## PARTS OF THE EXERCISE
(A) Answer these questions from the text on insurance bundling:
(i) In the example, which code is used for the stomach lesion excision?
(ii) Which modifier goes with the biopsy code 11100?
(iii) What does the text call the best way to fight back against bundling?
(B) Can you rewrite the paragraph beginning "Modifier -25 is to be appended" from the text on insurance bundling in shorter form, keeping its main facts?

Insurance bundling is the process where a payer will often lump separate charges together to pay your practice less.
For example, lets say you have a patient that comes in for evaluation of high blood pressure and you notice the patient has two suspicious skin lesions – one on their left arm and one on their stomach. You then make the determination to excise one and perform a biopsy on the other.
You code 99214 with modifier -25 (E & M for patient with high blood pressure); 11403 (stomach lesion excision, benign, 3.0 cm); 11100 with modifier -59 (biopsy of arm lesion).
Modifier -25 is to be appended to a CPT code that is a separate and distinct service that is provided during the same visit. If modifier -25 is not added to the evaluation and management code (99214) both lesion codes could be denied, or the 99214 code itself may be denied. Modifier -25 identifies to the payer that the codes are really separate services that were rendered.
Modifier -59 is to be utilized for a distinct procedural service and alerts the payer that two services that normally would have bundled into the lesion code should be reimbursed separately because the biopsy (11100) was performed separately. The two lesions that were examined were completely separate, distinct and unrelated to each other.
If the insurance company does not pay for each service and is ignoring the modifiers -25 and -59, absolutely they are bundling.
The best way to fight back against bundling is to track your claims submissions and check them against your explanation of benefits forms to ensure that all services are paid.
The following are indicators your payers may be bundling your services:
- An E & M code is indicated but no payment was made because the carrier bundled the charge with that of an unrated service.

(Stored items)
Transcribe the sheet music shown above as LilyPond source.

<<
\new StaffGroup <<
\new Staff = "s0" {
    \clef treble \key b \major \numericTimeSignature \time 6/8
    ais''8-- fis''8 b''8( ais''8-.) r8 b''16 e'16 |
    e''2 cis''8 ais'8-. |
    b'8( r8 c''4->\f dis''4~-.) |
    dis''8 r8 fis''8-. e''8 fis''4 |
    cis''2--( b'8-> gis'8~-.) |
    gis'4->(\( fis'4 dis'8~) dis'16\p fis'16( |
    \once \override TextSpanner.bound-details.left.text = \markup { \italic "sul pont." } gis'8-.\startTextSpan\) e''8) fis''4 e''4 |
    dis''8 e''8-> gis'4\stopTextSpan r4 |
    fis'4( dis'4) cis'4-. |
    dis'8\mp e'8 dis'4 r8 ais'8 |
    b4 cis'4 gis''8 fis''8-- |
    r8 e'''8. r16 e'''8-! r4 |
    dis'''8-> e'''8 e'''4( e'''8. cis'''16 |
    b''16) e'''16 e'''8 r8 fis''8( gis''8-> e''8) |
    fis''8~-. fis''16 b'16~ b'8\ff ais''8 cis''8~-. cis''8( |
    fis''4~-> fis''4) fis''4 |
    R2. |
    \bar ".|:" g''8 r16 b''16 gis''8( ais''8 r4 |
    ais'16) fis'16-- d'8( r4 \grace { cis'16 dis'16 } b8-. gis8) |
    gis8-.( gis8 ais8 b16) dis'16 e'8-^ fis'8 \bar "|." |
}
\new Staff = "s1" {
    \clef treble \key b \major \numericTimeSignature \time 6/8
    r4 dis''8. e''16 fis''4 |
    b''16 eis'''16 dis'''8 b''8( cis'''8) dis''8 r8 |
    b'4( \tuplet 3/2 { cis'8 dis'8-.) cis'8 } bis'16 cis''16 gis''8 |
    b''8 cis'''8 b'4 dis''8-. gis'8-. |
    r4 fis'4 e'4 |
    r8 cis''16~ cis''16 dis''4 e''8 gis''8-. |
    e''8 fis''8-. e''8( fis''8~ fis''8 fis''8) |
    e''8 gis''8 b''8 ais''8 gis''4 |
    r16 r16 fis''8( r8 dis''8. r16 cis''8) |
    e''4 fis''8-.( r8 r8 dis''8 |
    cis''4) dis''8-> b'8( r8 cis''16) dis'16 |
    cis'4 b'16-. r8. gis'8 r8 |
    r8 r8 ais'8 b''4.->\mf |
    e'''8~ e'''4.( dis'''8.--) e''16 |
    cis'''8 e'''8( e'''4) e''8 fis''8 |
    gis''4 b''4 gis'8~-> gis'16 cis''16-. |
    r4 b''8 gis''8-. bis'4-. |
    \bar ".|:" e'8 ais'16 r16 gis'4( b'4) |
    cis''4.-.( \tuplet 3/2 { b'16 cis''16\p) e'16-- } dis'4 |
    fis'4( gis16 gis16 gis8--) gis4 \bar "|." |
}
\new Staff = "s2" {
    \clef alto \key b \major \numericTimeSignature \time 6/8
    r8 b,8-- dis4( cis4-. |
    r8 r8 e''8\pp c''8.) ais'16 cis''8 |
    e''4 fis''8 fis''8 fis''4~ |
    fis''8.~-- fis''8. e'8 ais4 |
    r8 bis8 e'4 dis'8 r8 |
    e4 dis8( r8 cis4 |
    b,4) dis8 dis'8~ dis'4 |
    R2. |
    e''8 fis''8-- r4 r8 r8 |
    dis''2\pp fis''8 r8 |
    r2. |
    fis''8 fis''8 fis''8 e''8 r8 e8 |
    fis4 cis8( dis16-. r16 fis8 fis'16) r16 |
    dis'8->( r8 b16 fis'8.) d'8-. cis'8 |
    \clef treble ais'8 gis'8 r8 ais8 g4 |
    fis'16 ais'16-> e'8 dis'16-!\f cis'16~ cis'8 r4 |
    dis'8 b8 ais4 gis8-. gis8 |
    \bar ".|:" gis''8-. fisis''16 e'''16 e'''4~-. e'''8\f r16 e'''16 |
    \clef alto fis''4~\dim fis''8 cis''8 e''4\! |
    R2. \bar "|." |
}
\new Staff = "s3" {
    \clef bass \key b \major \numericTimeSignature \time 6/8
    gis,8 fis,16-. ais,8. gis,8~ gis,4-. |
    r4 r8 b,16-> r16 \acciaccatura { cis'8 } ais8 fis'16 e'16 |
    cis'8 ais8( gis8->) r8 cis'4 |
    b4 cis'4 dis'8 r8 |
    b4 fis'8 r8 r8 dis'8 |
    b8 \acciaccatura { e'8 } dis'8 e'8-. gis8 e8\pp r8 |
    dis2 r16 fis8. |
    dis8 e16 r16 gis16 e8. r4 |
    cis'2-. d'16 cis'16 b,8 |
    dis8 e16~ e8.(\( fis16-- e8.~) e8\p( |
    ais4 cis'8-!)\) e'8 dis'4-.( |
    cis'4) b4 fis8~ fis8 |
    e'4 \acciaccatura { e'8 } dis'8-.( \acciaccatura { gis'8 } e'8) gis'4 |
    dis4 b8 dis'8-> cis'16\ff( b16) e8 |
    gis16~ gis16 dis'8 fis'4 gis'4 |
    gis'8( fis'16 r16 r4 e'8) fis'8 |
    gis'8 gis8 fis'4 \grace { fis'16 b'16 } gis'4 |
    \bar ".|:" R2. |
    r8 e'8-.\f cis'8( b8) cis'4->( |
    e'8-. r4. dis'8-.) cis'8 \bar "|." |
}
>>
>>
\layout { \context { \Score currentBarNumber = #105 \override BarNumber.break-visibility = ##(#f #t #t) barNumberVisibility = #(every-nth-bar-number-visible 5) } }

## OUTPUTS FOR THE TASKS
(A)
(i) 11403
(ii) Modifier -59
(iii) Tracking your claims submissions and checking them against your explanation of benefits forms to ensure all services are paid.

(B) Modifier -25 goes on a CPT code for a separate and distinct service provided during the same visit. It tells the payer that the codes are truly separate services. If it is left off the evaluation and management code (99214), both lesion codes could be denied, or 99214 itself may be denied.